Instructions for the task = From the first line of the listing to the last, set down everything exactly, but skip the images.

Exercise materials =
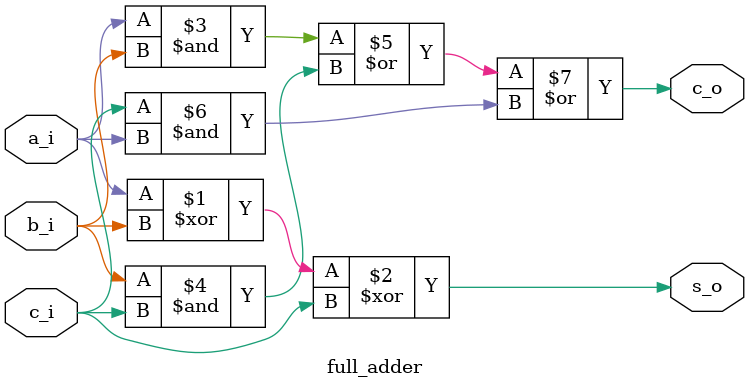
<source format=sv>

module full_adder(
  input  a_i, // Input A
  input  b_i, // Input B
  input  c_i, // Input Carry
  output s_o, // Sum Output
  output c_o  // Carry Output
);
  
  // Combinational Logic
  assign s_o = (a_i ^ b_i ^ c_i);
  assign c_o = (a_i & b_i) | (b_i & c_i) | (c_i & a_i);

endmodule
</source>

Answer to the exercise =
<source format=sv>

module full_adder(
  input  a_i, // Input A
  input  b_i, // Input B
  input  c_i, // Input Carry
  output s_o, // Sum Output
  output c_o  // Carry Output
);
  
  // Combinational Logic
  assign s_o = (a_i ^ b_i ^ c_i);
  assign c_o = (a_i & b_i) | (b_i & c_i) | (c_i & a_i);

endmodule
</source>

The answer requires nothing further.